Google, MetaPlatforms, Qualcomm et sept autres sociétés technologiques d'Alphabet ont uni leurs forces mercredi pour promouvoir un écosystème numérique ouvert en réponse aux nouvelles règles technologiques de l'Union européenne, une décision qui pourrait également affecter une éventuelle législation future.
Le groupe, qui se fait appeler Coalition pour un écosystème numérique ouvert (CODE), a déclaré qu'il espère promouvoir des plateformes et des systèmes plus ouverts pour stimuler la croissance et l'innovation en Europe.
L'organisation a déclaré qu'elle travaillerait avec des universitaires, des décideurs politiques et des entreprises sur l'ouverture numérique et sur la manière dont elle peut être réalisée en Europe « grâce à la mise en œuvre de la loi sur les marchés numériques (DMA) et au développement des futurs cadres réglementaires de l'UE ».

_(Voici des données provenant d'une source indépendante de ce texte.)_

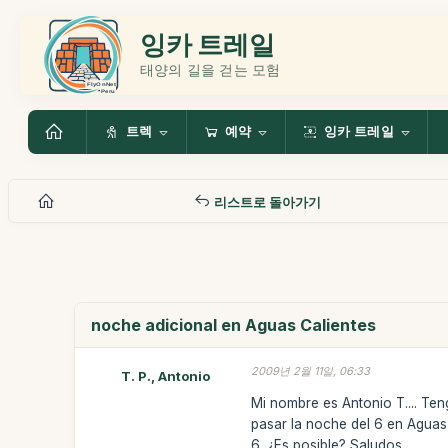
잉카 트레일
태양의 길을 걷는 모험
트렉
예약
잉카 트레일
리스트로 돌아가기
noche adicional en Aguas Calientes
2009년 2월 11일, 06:33
T. P., Antonio
Mi nombre es Antonio T.... Ten
pasar la noche del 6 en Aguas 
6. ¿Es posible? Saludos.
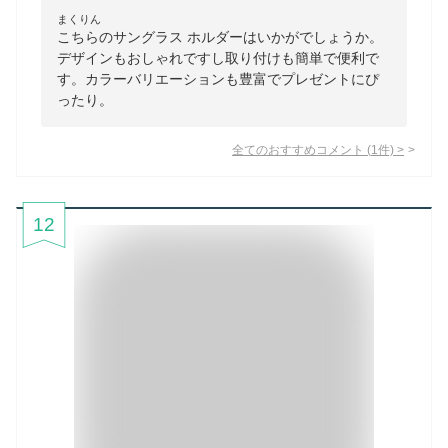
まくりん
こちらのサングラス ホルダーはいかがでしょうか。
デザインもおしゃれですし取り付けも簡単で便利で
す。カラーバリエーションも豊富でプレゼントにぴ
ったり。
全てのおすすめコメント
(
1
件)
>
12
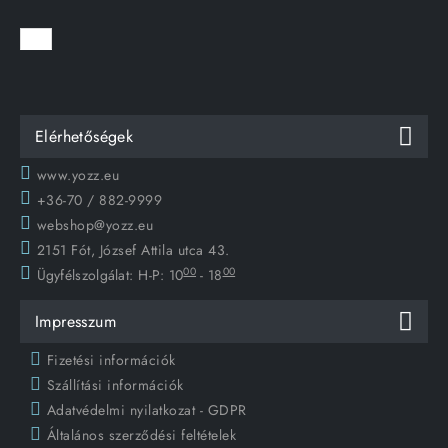
Elérhetőségek
www.yozz.eu
+36-70 / 882-9999
webshop@yozz.eu
2151 Fót, József Attila utca 43.
00
00
Ügyfélszolgálat:
H-P: 10
- 18
Impresszum
Fizetési információk
Szállítási információk
Adatvédelmi nyilatkozat - GDPR
Általános szerződési feltételek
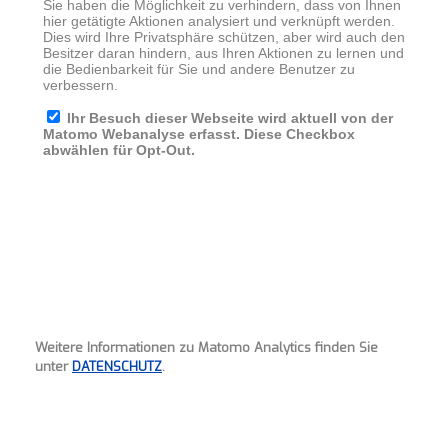
Weitere Informationen zu Matomo Analytics finden Sie
unter
DATENSCHUTZ
.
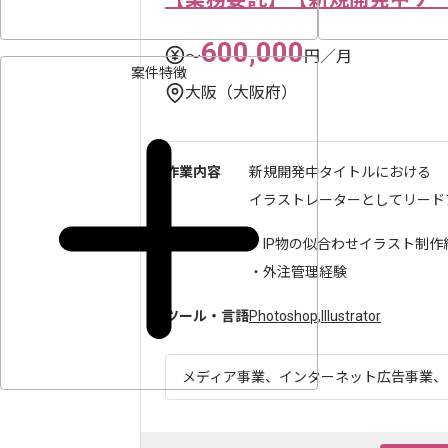
600,000
〜
円／月
案件特徴
大阪（大阪府）
作業内容
新規開発中タイトルにおける
イラストレーターとしてリードア
求めるスキル
・IP物の似合わせイラスト制作
・外注管理経験
ツール・言語
Photoshop
,
Illustrator
メディア事業、インターネット広告事業、ゲ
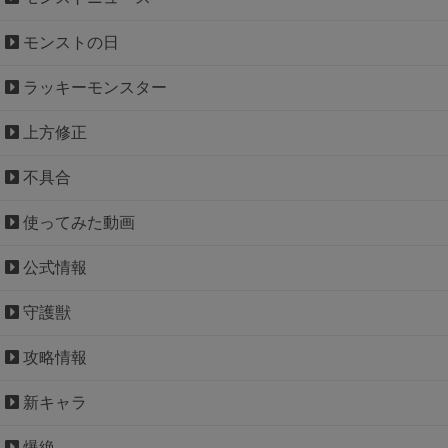
モンストの日
ラッキーモンスター
上方修正
不具合
使ってみた動画
公式情報
守護獣
攻略情報
新キャラ
爆絶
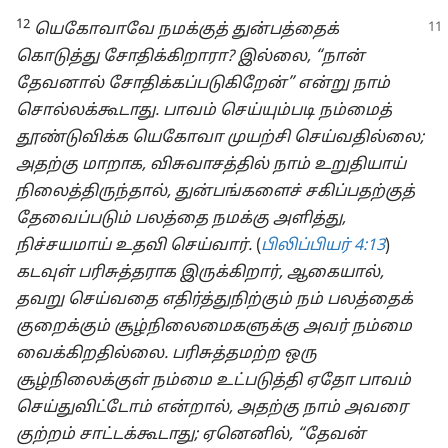
12
யெகோவாவே நமக்குத் துன்பத்தைக்
கொடுத்து சோதிக்கிறாரா? இல்லை, “நான்
தேவனால் சோதிக்கப்படுகிறேன்” என்று நாம்
சொல்லக்கூடாது. பாவம் செய்யும்படி நம்மைத்
தூண்டுவிக்க யெகோவா முயற்சி செய்வதில்லை;
அதற்கு மாறாக, விசுவாசத்தில் நாம் உறுதியாய்
நிலைத்திருந்தால், துன்பங்களைச் சகிப்பதற்குத்
தேவைப்படும் பலத்தை நமக்கு அளித்து,
நிச்சயமாய் உதவி செய்வார்.
(
பிலிப்பியர் 4:13
)
கடவுள் பரிசுத்தராக இருக்கிறார், ஆகையால்,
தவறு செய்வதை எதிர்த்துநிற்கும் நம் பலத்தைக்
குறைக்கும் சூழ்நிலைமைகளுக்கு அவர் நம்மை
வைக்கிறதில்லை. பரிசுத்தமற்ற ஒரு
சூழ்நிலைக்குள் நம்மை உட்படுத்தி ஏதோ பாவம்
செய்துவிட்டோம் என்றால், அதற்கு நாம் அவரை
குற்றம் சாட்டக்கூடாது; ஏனெனில், “தேவன்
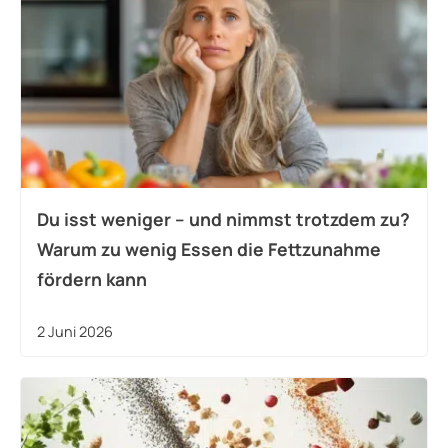
Du isst weniger – und nimmst trotzdem zu?
Warum zu wenig Essen die Fettzunahme
fördern kann
2 Juni 2026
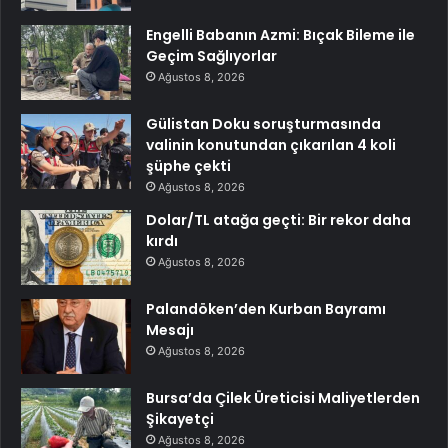
Engelli Babanın Azmi: Bıçak Bileme ile
Geçim Sağlıyorlar
Ağustos 8, 2026
Gülistan Doku soruşturmasında
valinin konutundan çıkarılan 4 koli
şüphe çekti
Ağustos 8, 2026
Dolar/TL atağa geçti: Bir rekor daha
kırdı
Ağustos 8, 2026
Palandöken’den Kurban Bayramı
Mesajı
Ağustos 8, 2026
Bursa’da Çilek Üreticisi Maliyetlerden
Şikayetçi
Ağustos 8, 2026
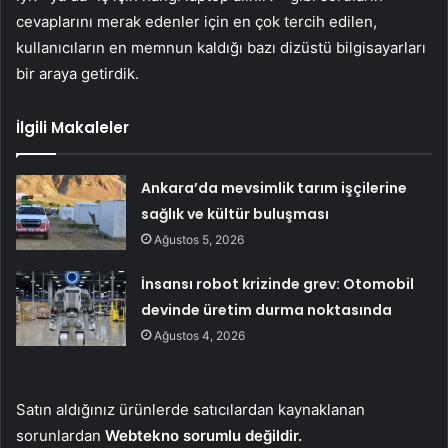
cevaplarını merak edenler için en çok tercih edilen,
kullanıcıların en memnun kaldığı bazı dizüstü bilgisayarları
bir araya getirdik.
İlgili Makaleler
Ankara’da mevsimlik tarım işçilerine
sağlık ve kültür buluşması
Ağustos 5, 2026
İnsansı robot krizinde grev: Otomobil
devinde üretim durma noktasında
Ağustos 4, 2026
Satın aldığınız ürünlerde satıcılardan kaynaklanan
sorunlardan
Webtekno sorumlu değildir.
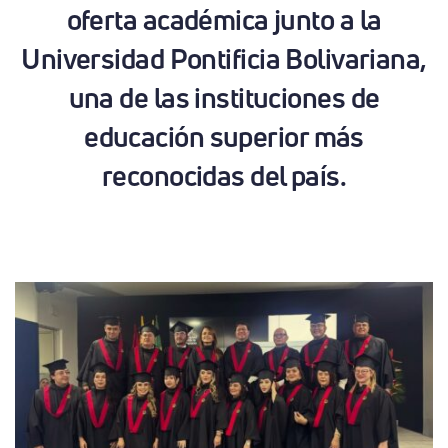
oferta académica junto a la
Universidad Pontificia Bolivariana,
una de las instituciones de
educación superior más
reconocidas del país.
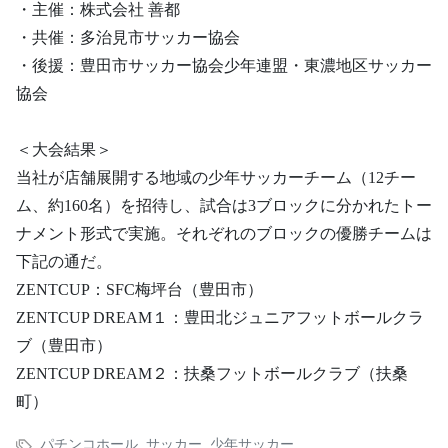
・主催：株式会社 善都
・共催：多治見市サッカー協会
・後援：豊田市サッカー協会少年連盟・東濃地区サッカー
協会
＜大会結果＞
当社が店舗展開する地域の少年サッカーチーム（12チー
ム、約160名）を招待し、試合は3ブロックに分かれたトー
ナメント形式で実施。それぞれのブロックの優勝チームは
下記の通だ。
ZENTCUP：SFC梅坪台（豊田市）
ZENTCUP DREAM１：豊田北ジュニアフットボールクラ
ブ（豊田市）
ZENTCUP DREAM２：扶桑フットボールクラブ（扶桑
町）
パチンコホール
,
サッカー
,
少年サッカー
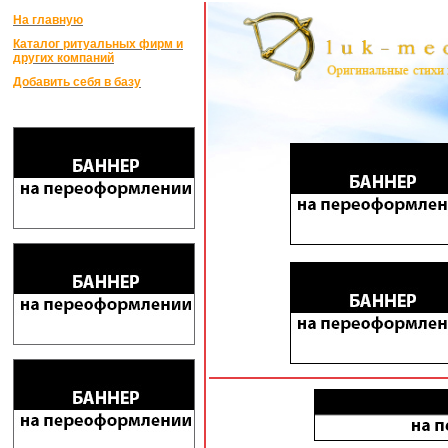
На главную
Каталог ритуальных фирм и
других компаний
Добавить себя в базу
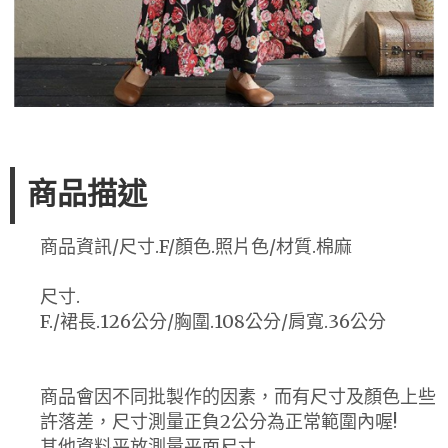
商品描述
商品資訊/尺寸.F/顏色.照片色/材質.棉麻
尺寸.
F./裙長.126公分/胸圍.108公分/肩寬.36公分
商品會因不同批製作的因素，而有尺寸及顏色上些
許落差，尺寸測量正負2公分為正常範圍內喔!
其他資料平放測量平面尺寸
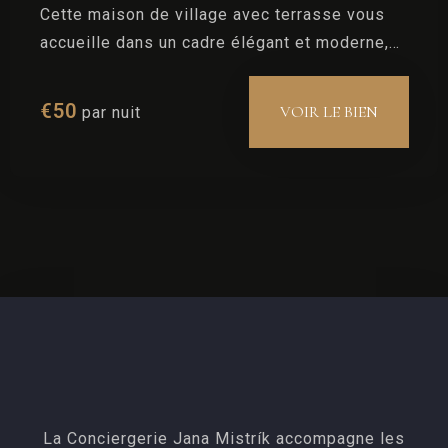
Cette maison de village avec terrasse vous
accueille dans un cadre élégant et moderne,
tout en conservant l’authenticité de son
charme avec son style Art Déco.
€
50
VOIR LE BIEN
par nuit
La Conciergerie Jana Mistrík accompagne les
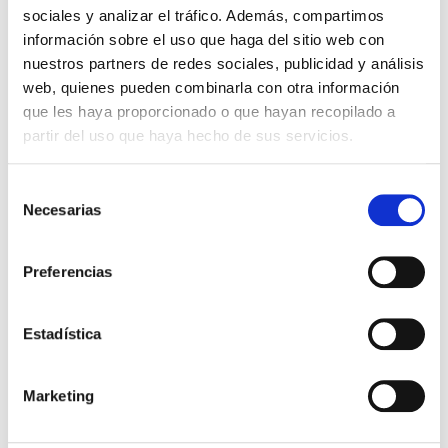
sociales y analizar el tráfico. Además, compartimos
información sobre el uso que haga del sitio web con
nuestros partners de redes sociales, publicidad y análisis
web, quienes pueden combinarla con otra información
que les haya proporcionado o que hayan recopilado a
partir del uso que haya hecho de sus servicios.
Selección
Necesarias
de
consentimiento
Preferencias
Estadística
Marketing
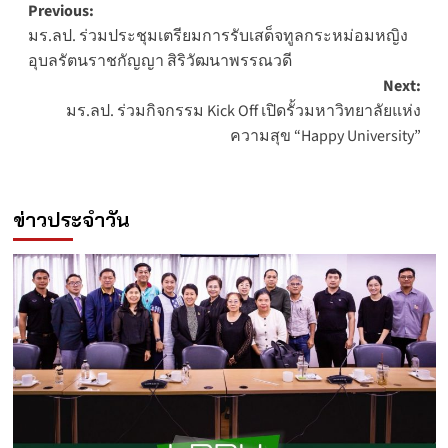
Post
Previous:
มร.ลป. ร่วมประชุมเตรียมการรับเสด็จทูลกระหม่อมหญิง
navigation
อุบลรัตนราชกัญญา สิริวัฒนาพรรณวดี
Next:
มร.ลป. ร่วมกิจกรรม Kick Off เปิดรั้วมหาวิทยาลัยแห่ง
ความสุข “Happy University”
ข่าวประจำวัน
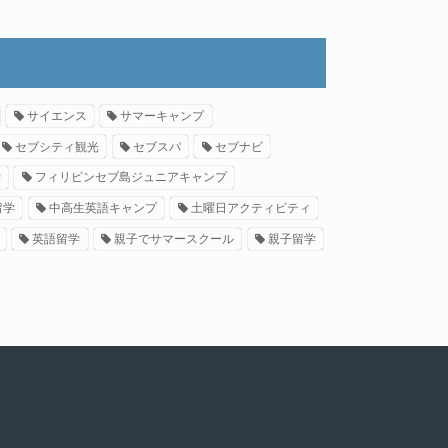
サイエンス
サマーキャンプ
セブシティ観光
セブスパ
セブナビ
学
フィリピンセブ島ジュニアキャンプ
留学
中高生英語キャンプ
土曜日アクティビティ
英語留学
親子でサマースクール
親子留学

La loi sur les marchés numériques exige que les contrôleurs d’accès (les géants de la technologie qui contrôlent l’accès à leurs plates-formes) permettent à des tiers d’interagir avec leurs propres services et de permettre aux utilisateurs de leur entreprise de promouvoir leurs produits et de conclure des contrats avec des clients en dehors de la plate-forme du contrôleur d’accès.
"Au cours des derniers mois, nous avons eu de nombreuses discussions sur ce à quoi ressemble un 'bon' écosystème numérique européen, sur ce qui favorise l'innovation et sur ce qui aurait un impact positif sur la compétitivité. Nous pensons que l'ouverture est le facteur clé", a déclaré le fondateur de Lynx, Stan Larroque, dans un communiqué.
Parmi les autres membres de l'alliance figurent les fabricants chinois d'appareils intelligents Honor et Lenovo, la startup française de réalité augmentée Lynx, le fabricant américain d'équipements de télécommunications Motorola, le fabricant d'électronique britannique Nothing, la société technologique norvégienne Opera et le fournisseur allemand de services d'information Wire.
L'alliance a déclaré que son objectif était d'ouvrir les écosystèmes numériques grâce à une collaboration intersectorielle, de promouvoir une connectivité transparente et des systèmes interopérables, entre autres.